▶ _Aim of the exercise_
Repeat the stretch of lines from the one containing "collectors: E. L. Braun" through the one containing "locality: Chogao Xiang, on", renaming "state / province" to "region" throughout and leaving everything else unchanged.

▶ _Data entries_
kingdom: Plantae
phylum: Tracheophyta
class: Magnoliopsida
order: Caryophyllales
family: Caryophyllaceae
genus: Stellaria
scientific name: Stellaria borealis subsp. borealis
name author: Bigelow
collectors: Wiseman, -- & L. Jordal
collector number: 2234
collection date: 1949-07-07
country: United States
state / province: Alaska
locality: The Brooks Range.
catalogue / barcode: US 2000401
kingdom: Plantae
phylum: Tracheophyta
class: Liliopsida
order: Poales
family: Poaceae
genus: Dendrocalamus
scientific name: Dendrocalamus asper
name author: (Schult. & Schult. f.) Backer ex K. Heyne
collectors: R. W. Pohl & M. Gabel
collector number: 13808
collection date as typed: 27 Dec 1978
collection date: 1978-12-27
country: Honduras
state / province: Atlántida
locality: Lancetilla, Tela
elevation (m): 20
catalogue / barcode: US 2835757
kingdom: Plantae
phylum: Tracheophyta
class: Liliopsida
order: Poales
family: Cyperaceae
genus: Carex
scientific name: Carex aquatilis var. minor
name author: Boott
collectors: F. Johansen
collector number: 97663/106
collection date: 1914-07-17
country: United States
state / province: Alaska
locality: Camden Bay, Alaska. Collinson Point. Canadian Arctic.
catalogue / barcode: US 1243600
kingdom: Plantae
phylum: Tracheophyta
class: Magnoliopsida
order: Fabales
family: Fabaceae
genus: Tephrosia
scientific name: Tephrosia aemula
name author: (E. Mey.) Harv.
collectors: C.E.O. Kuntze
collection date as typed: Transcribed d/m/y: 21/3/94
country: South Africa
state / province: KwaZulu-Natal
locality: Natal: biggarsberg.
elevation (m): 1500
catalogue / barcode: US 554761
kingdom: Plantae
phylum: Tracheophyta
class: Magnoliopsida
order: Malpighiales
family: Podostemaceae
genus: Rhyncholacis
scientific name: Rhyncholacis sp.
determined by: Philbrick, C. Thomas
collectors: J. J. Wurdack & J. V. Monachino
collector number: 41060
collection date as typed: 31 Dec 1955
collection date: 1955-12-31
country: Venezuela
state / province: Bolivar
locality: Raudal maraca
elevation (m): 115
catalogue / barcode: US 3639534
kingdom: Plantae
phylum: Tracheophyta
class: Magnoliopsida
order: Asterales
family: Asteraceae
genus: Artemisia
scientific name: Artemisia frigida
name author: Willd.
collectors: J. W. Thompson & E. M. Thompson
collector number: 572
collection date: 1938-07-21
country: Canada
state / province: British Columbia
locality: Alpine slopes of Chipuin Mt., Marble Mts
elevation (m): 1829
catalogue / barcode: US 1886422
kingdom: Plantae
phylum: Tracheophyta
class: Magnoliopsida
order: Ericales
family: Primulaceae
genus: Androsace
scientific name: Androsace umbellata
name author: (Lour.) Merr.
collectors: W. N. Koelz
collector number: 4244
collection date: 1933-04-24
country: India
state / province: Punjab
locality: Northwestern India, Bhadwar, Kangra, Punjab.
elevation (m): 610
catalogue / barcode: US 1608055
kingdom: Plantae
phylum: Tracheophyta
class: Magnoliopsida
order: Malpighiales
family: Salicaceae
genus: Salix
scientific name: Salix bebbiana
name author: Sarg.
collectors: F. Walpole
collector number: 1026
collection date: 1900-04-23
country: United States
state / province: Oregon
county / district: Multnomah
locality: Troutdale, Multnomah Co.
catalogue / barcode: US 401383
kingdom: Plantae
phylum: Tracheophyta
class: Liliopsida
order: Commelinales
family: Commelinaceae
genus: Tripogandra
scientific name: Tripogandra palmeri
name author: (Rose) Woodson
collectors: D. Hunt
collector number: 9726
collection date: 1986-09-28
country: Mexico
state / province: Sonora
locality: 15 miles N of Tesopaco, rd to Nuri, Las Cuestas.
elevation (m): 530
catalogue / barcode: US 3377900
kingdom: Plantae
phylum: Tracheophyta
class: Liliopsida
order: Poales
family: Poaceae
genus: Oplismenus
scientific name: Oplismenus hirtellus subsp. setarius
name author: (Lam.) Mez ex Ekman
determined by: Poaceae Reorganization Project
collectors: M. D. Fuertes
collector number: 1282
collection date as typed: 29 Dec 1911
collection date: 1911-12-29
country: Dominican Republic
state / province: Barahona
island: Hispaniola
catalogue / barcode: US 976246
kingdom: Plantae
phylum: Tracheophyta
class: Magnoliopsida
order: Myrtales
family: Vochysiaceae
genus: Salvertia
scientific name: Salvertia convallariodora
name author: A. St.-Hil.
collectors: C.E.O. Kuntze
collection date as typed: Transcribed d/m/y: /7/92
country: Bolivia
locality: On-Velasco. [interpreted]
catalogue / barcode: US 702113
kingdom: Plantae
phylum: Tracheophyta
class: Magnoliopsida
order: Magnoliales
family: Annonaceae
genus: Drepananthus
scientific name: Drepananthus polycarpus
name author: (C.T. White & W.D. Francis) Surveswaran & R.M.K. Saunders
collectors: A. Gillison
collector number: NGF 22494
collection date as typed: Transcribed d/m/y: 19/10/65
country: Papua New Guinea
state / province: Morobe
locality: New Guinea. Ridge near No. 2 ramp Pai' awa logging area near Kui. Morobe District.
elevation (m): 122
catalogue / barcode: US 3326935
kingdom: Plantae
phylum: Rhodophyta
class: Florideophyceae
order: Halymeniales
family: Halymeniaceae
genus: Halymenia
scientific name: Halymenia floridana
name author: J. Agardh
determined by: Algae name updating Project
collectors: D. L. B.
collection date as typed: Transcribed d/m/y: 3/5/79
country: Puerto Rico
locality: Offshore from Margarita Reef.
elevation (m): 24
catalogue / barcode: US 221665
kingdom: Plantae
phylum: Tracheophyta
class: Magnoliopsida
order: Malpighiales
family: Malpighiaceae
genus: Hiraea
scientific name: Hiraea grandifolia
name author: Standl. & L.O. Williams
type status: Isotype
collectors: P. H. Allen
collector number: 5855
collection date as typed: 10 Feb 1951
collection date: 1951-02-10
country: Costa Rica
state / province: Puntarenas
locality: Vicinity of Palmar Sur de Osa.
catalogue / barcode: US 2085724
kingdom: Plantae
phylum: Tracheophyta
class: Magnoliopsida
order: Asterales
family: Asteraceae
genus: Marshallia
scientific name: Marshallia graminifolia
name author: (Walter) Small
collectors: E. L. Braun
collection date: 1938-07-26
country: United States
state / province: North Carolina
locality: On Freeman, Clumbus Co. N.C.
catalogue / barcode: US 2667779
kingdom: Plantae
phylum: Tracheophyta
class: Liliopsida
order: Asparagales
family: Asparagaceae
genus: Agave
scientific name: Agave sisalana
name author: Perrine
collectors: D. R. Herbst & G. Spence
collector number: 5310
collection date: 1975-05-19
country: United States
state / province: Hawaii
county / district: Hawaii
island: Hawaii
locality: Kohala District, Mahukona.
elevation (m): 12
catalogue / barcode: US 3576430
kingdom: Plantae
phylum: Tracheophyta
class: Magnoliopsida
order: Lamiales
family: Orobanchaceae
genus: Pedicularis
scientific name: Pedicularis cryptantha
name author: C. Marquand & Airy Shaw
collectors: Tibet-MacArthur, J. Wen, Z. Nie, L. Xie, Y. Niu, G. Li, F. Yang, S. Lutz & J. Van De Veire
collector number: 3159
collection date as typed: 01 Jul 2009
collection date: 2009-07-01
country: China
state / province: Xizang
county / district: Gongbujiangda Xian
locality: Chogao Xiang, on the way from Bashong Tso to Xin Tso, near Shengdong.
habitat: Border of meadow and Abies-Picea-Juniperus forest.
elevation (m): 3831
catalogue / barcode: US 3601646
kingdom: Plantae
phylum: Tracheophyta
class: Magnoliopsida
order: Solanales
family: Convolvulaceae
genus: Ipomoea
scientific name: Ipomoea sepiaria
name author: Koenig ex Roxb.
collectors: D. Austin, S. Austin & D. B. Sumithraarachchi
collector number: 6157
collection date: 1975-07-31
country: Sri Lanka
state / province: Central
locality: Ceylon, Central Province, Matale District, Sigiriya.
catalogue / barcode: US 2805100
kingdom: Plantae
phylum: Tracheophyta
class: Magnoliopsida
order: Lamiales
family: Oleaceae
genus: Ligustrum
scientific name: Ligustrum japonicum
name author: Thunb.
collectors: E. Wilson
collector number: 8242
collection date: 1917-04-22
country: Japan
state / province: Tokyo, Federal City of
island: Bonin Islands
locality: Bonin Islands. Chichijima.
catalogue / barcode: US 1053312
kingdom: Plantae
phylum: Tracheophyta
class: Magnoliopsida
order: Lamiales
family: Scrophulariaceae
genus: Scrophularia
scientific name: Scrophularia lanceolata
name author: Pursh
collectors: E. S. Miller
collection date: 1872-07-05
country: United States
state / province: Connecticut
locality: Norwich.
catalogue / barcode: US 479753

▶ _Result_
collectors: E. L. Braun
collection date: 1938-07-26
country: United States
region: North Carolina
locality: On Freeman, Clumbus Co. N.C.
catalogue / barcode: US 2667779
kingdom: Plantae
phylum: Tracheophyta
class: Liliopsida
order: Asparagales
family: Asparagaceae
genus: Agave
scientific name: Agave sisalana
name author: Perrine
collectors: D. R. Herbst & G. Spence
collector number: 5310
collection date: 1975-05-19
country: United States
region: Hawaii
county / district: Hawaii
island: Hawaii
locality: Kohala District, Mahukona.
elevation (m): 12
catalogue / barcode: US 3576430
kingdom: Plantae
phylum: Tracheophyta
class: Magnoliopsida
order: Lamiales
family: Orobanchaceae
genus: Pedicularis
scientific name: Pedicularis cryptantha
name author: C. Marquand & Airy Shaw
collectors: Tibet-MacArthur, J. Wen, Z. Nie, L. Xie, Y. Niu, G. Li, F. Yang, S. Lutz & J. Van De Veire
collector number: 3159
collection date as typed: 01 Jul 2009
collection date: 2009-07-01
country: China
region: Xizang
county / district: Gongbujiangda Xian
locality: Chogao Xiang, on the way from Bashong Tso to Xin Tso, near Shengdong.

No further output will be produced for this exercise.